From: Jet Propulsion Laboratory
Posted: Thursday, December 11, 2003
The most sensitive and comprehensive ultraviolet image ever taken of the Andromeda Galaxy, our nearest large neighbor galaxy, has been captured by NASA's Galaxy Evolution Explorer. The image is one of several being released to the public as part of the mission's first collection of pictures.
"The Andromeda image gives us a snapshot of the most recent star formation episode," said Dr. Christopher Martin, Galaxy Evolution Explorer principal investigator and an astrophysics professor at the California Institute of Technology in Pasadena, which leads the mission. "By studying this view of the galaxy in the process of forming stars, we can better understand how that fundamental process works, such as where stars form, how fast and why."
The image of Andromeda, the most distant object the naked eye can see, is a mosaic of nine images taken in September and October of 2003. It combines two ultraviolet colors, one near ultraviolet (red) and one far ultraviolet (blue).
For comparison, a second image shows the Andromeda Galaxy, also called Messier 31, in visible light. Both images, along with other new pictures from the Galaxy Evolution Explorer, are available online at
The new collection of images also includes views of several nearby galaxies; Stephan's Quintet of Galaxies; an all-sky survey image of the globular star cluster M2; and a deep image of the sky in the constellation Bootes. The Galaxy Evolution Explorer team is also releasing the first batch of scientific data, so the science community can propose additional observations for the mission. These images and data display the power of the Galaxy Evolution Explorer to collect sensitive ultraviolet images of large parts of the sky.

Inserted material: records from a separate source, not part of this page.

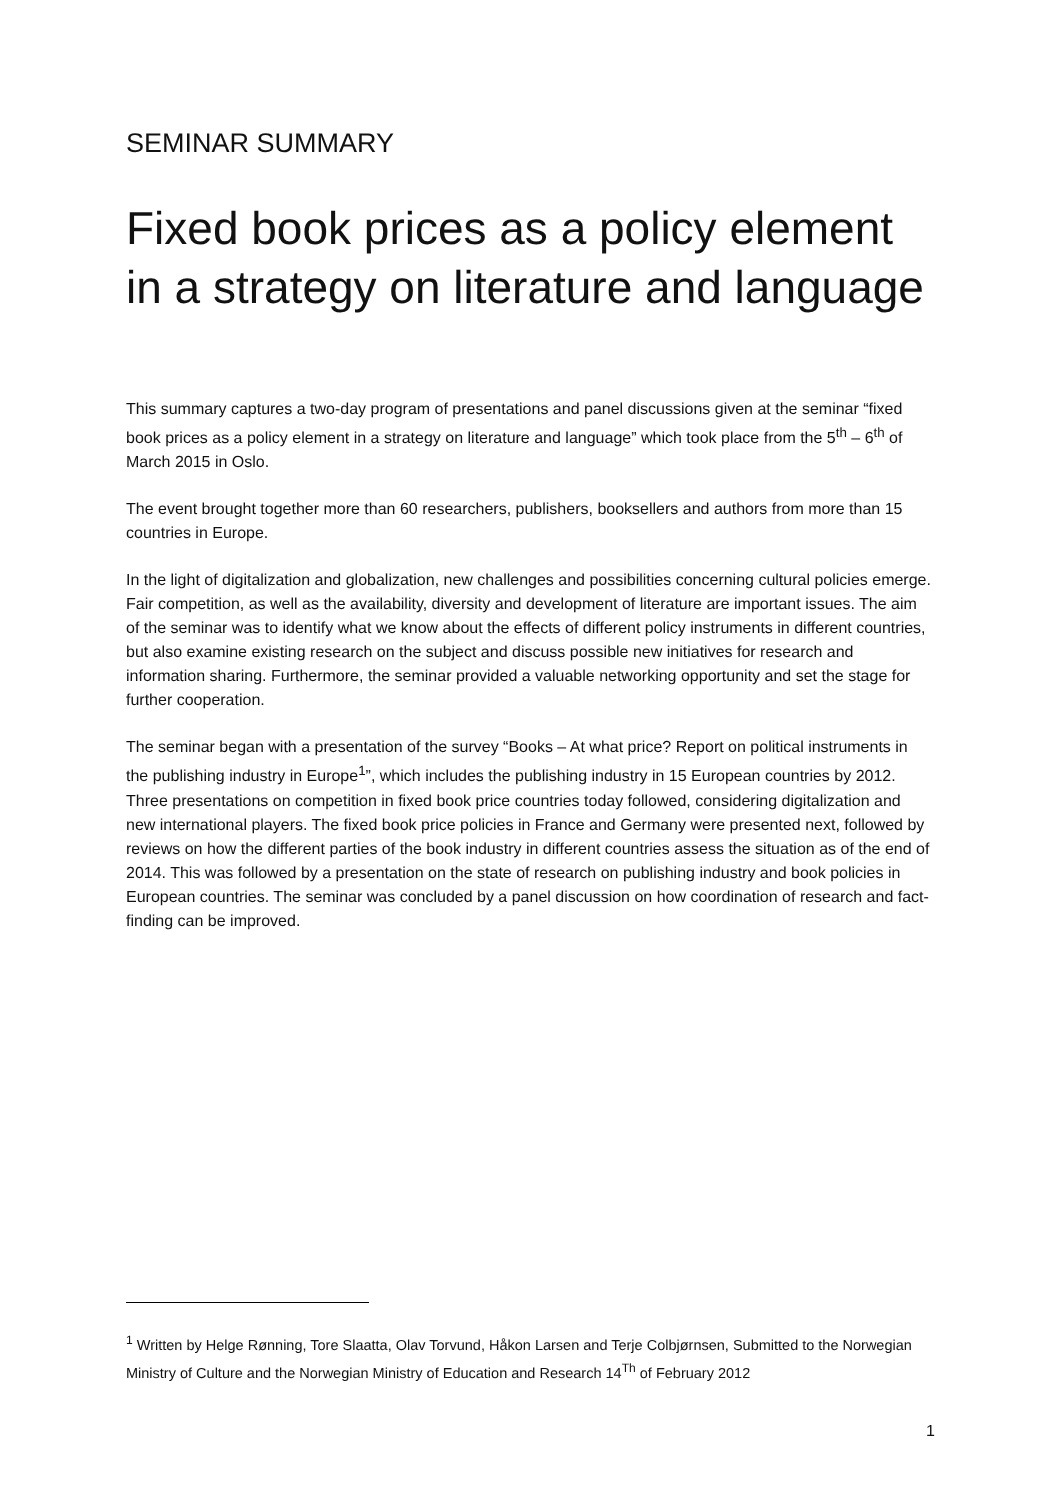SEMINAR SUMMARY
Fixed book prices as a policy element in a strategy on literature and language
This summary captures a two-day program of presentations and panel discussions given at the seminar “fixed book prices as a policy element in a strategy on literature and language” which took place from the 5<sup>th</sup> – 6<sup>th</sup> of March 2015 in Oslo.
The event brought together more than 60 researchers, publishers, booksellers and authors from more than 15 countries in Europe.
In the light of digitalization and globalization, new challenges and possibilities concerning cultural policies emerge. Fair competition, as well as the availability, diversity and development of literature are important issues. The aim of the seminar was to identify what we know about the effects of different policy instruments in different countries, but also examine existing research on the subject and discuss possible new initiatives for research and information sharing. Furthermore, the seminar provided a valuable networking opportunity and set the stage for further cooperation.
The seminar began with a presentation of the survey “Books – At what price? Report on political instruments in the publishing industry in Europe<sup>1</sup>”, which includes the publishing industry in 15 European countries by 2012. Three presentations on competition in fixed book price countries today followed, considering digitalization and new international players. The fixed book price policies in France and Germany were presented next, followed by reviews on how the different parties of the book industry in different countries assess the situation as of the end of 2014. This was followed by a presentation on the state of research on publishing industry and book policies in European countries. The seminar was concluded by a panel discussion on how coordination of research and fact-finding can be improved.
<sup>1</sup> Written by Helge Rønning, Tore Slaatta, Olav Torvund, Håkon Larsen and Terje Colbjørnsen, Submitted to the Norwegian Ministry of Culture and the Norwegian Ministry of Education and Research 14<sup>Th</sup> of February 2012
1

"It's very rewarding and exciting for the team to see the fruits of their labors," said Kerry Erickson, the mission's project manager at NASA's Jet Propulsion Laboratory, Pasadena, Calif. "Because people are accustomed to seeing objects in visible light, it's amazing to see how different the universe looks in ultraviolet and how much information is revealed to us by those observations."
Scientists are interested in learning more about the Andromeda galaxy, including its brightness, mass, age, and the distribution of young star clusters in its spiral arms. This will provide a tremendous amount of information about the mechanisms of star formation in galaxies, and will help them interpret ultraviolet and infrared observations of other, more distant galaxies.
The Galaxy Evolution Explorer launched on April 28, 2003. Its goal is to map the celestial sky in the ultraviolet and determine the history of star formation in the universe over the last 10 billion years. From its orbit high above Earth, the spacecraft will sweep the skies for up to 28 months using state-of-the-art ultraviolet detectors. Looking in the ultraviolet singles out galaxies dominated by young, hot, short-lived stars that give off a great deal energy at that wavelength. These galaxies are actively creating stars, and therefore provide a window into the history and causes of galactic star formation.
In addition to leading the mission, Caltech is also responsible for science operations and data analysis. JPL, a division of Caltech, manages the mission and led the science instrument development. The mission is part of NASA's Explorers Program, managed by the Goddard Space Flight Center, Greenbelt, Md. The mission's international partners are France and South Korea. Caltech manages JPL for NASA.